**Your task:** Omit any picture, and return the remaining data exactly as written.

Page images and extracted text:
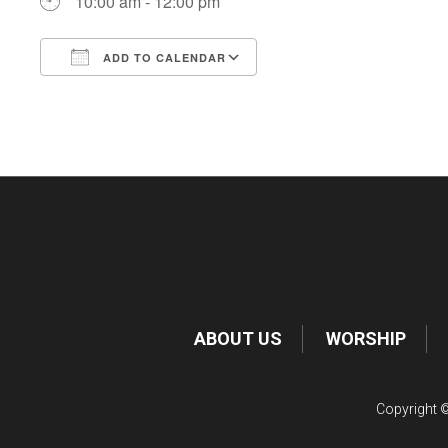
10:00 am - 12:00 pm
ADD TO CALENDAR
Download ICS
Google Calendar
ABOUT US
WORSHIP
Copyright ©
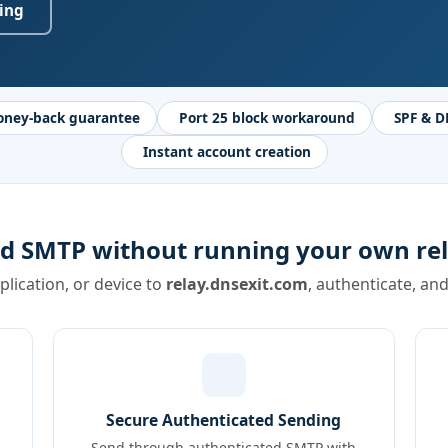
ing
oney-back guarantee
Port 25 block workaround
SPF & D
Instant account creation
d SMTP without running your own rel
pplication, or device to
relay.dnsexit.com
, authenticate, an
Secure Authenticated Sending
Send through authenticated SMTP with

**Exercise solution:**
10:00 am - 12:00 pm
ADD TO CALENDAR
Download ICS
Google Calendar
ABOUT US
WORSHIP
Copyright ©
ing
oney-back guarantee
Port 25 block workaround
SPF & D
Instant account creation
d SMTP without running your own rel
pplication, or device to
relay.dnsexit.com
, authenticate, an
Secure Authenticated Sending
Send through authenticated SMTP with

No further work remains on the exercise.